Nonalcoholic fatty liver disease (NAFLD) is a complex hepato-metabolic
syndrome with multi-etiological pathways. No effective drugs have been
settled for the effective therapy of NAFLD. The purpose of this study was
to investigate the modulatory effects of cilostazol (CILO, 50 and 100
mg/kg.p.o.) against NAFLD induced by high fat diet rich in cholesterol
(HFD- CH) for 10 weeks. Thirty male Sprague daily rats, were divided
into 4 groups (8 rat / group). Normal control group supplied with normal
chow diet. Control positive group received high fat diet rich in cholesterol
for 10 weeks. In addition, two CILO groups received (CILO, 50 and 100
mg/kg.p.o.). Oral administration of (CILO; 100 mg/kg) showed
promising results in reducing fasting glucose and insulin levels.

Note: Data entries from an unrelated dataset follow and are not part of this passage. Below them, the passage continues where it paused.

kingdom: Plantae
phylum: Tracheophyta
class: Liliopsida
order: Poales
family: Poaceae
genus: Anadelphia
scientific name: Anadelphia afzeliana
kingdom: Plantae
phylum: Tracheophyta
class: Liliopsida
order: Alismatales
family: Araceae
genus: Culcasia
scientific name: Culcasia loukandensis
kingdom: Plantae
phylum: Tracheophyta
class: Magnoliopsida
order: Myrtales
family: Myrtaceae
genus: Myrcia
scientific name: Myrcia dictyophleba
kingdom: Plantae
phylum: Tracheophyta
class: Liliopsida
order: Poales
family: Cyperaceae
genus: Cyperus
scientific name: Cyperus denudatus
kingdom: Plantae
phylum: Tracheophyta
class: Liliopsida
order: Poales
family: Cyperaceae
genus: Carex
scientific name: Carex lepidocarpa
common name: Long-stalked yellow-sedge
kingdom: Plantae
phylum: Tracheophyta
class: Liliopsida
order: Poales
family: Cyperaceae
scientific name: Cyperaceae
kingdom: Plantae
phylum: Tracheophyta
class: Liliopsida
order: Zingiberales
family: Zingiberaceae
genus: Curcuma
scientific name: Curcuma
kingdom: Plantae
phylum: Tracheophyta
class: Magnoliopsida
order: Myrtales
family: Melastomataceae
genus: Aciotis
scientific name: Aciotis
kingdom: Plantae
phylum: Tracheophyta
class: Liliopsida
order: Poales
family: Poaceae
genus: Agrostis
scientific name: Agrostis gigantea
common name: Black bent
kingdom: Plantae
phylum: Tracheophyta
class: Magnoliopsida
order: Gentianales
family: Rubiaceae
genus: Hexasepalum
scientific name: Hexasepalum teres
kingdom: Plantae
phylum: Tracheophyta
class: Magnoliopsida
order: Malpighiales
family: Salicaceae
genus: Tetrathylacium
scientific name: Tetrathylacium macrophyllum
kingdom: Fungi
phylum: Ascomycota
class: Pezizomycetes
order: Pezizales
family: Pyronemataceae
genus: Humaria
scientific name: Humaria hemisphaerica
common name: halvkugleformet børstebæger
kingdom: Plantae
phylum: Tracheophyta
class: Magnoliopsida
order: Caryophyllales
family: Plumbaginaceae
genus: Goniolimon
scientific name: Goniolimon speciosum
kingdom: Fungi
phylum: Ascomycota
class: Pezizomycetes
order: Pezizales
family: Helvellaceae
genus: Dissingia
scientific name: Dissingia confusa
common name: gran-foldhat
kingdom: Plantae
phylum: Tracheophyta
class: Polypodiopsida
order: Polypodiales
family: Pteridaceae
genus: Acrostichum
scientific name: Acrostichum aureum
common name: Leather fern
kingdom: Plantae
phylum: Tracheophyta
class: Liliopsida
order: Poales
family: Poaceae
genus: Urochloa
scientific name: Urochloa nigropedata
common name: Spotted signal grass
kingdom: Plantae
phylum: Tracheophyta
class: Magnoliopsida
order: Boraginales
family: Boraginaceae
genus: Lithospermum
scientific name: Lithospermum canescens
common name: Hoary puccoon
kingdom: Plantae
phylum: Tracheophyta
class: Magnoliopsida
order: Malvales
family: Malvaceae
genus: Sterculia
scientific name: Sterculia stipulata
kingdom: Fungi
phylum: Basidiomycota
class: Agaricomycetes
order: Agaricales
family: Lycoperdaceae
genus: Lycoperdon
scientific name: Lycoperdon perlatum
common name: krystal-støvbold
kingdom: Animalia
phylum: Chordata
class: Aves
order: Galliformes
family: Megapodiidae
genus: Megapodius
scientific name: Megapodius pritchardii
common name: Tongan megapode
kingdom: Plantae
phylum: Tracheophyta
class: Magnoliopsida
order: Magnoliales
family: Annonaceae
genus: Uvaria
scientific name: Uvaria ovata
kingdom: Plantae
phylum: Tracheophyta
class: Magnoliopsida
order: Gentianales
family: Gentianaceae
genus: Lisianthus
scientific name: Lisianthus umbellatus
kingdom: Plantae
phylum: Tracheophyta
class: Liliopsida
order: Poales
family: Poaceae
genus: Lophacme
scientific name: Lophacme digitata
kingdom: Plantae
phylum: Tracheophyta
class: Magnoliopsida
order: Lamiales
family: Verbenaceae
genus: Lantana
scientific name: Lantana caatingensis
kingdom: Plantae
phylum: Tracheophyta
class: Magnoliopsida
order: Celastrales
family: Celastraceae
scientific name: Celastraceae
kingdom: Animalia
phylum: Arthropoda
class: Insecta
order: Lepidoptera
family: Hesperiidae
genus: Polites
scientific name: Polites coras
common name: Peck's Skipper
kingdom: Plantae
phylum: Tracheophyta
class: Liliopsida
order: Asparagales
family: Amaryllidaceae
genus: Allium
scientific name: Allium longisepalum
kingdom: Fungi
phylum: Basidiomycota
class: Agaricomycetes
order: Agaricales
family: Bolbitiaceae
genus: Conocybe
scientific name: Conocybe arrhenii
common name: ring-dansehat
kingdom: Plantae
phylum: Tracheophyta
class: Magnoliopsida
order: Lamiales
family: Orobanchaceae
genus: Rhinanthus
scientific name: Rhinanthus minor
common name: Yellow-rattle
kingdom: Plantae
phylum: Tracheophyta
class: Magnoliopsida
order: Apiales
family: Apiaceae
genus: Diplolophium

Moreover, CILO could reduce the elevated hepatic lipids, oxidative stress
biomarkers and inflammatory cytokines. In addition, CILO succeeded to
restore the total protein levels and activate nuclear factor erythroid-
related factor 2/ heme oxygenase-1 (Nrf2/HO-1) activity. Furthermore,
administration of CILO for NAFLD rats succeeded to show corrected and
normalized FTIR spectra. We also investigated the plausible binding
interactions of CILO with various biological targets using a molecular
docking approach, and the results showed that CILO had an excellent
docking energy score and significant binding interactions with the core
amino acids involved in the active pocket for the enzymes studied. This
study depicts that CILO exerted new intervention for NAFLD due to its
complementary anti-hyperlipdemic, anti-inflammatory effects and
antioxidant potential, via Nrf2/HO-1 activation.